After the election in which TPLF won overwhelmingly, the Mekelle-based administration declared the federal government in Addis Ababa illegitimate, saying its time had expired and that Prime Minister Abiy’s authority was illegally in power.

There would be no government anywhere in the world that would accept a minority of the elites of one ethnic group, which represents just around six million out of Ethiopia’s 110 million population, to dictate terms to it. TPLF’s contempt for the current Ethiopian government has a sinister motive behind it.

Tigrayan elites and generals, who have used their decades-old rule in Ethiopia to line their pockets, don’t want a united Ethiopia that can end the destabilising ethnic federalism, the bane of Ethiopia's more than 80 ethnicities.

TPLF leaders will soon realise that their defiance and “brinkmanship,” in the words of Prime Minister Abiy, will have serious legal and political consequences. Addis Ababa on Thursday stripped 39 TPLF members of immunity, among them the region’s President Debretsion Gebremichael.

On Friday, Prime Minister Abiy named a new president in his place, which means the old order has officially been dismantled and replaced with a new one.

Dangerous state

The war has already plunged the Tigrayan region into a dangerous state which, if not arrested, could lead to genocide. On the night of November 9, Tigrayan forces, both the regional police and TPLF militia, murdered scores of civilians in a town in the South West Zone of Ethiopia’s Tigrayan Region, according to an Amnesty International report on Thursday.

Witnesses told the organisation that most of the victims were labourers from the Amhara ethnic group, which shares a border with the Tigrayan region. The UN High Commissioner for Human Rights Michelle Bachelet Friday expressed alarm at the massacre, saying if confirmed the killings could “amount to war crimes.” The Ethiopian government says it has launched charges against top TPLF leaders, arguing that their actions constitute treason.

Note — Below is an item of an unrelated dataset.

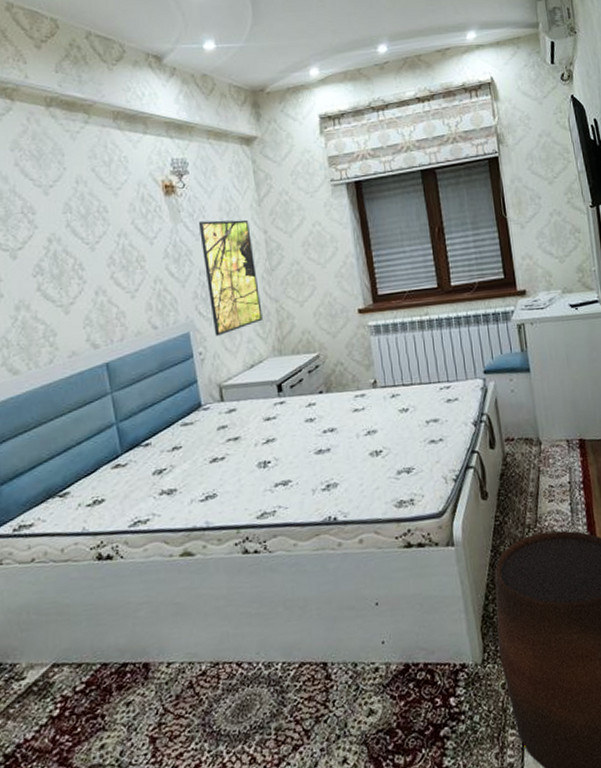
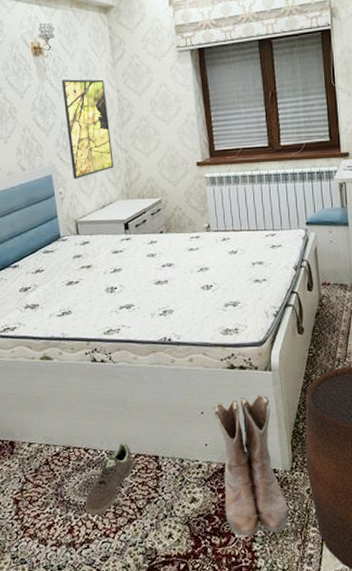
sneaker: none [239,649,297,747] -> present [84,442,133,516]
boots: none [389,575,483,754] -> present [213,394,288,538]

Complaints by Tigrayan leaders that the national government has targeted their tribe are shameful excuses intended to divert attention from their sabotage across the country. Prime Minister Abiy said TPLF wants to make Ethiopia ungovernable by financing -- thanks to the money it looted from the national government -- “horrendous crimes in several parts of the country.”

The East African region must not allow merchants of chaos to doom Ethiopia. The Tigrayan people must also not allow criminals and thieves looking for a hideout to enjoy their loot to destroy what their region has achieved in the last 27 years. The world must stand with Prime Minister Abiy until he crushes TPLF criminals once and for all.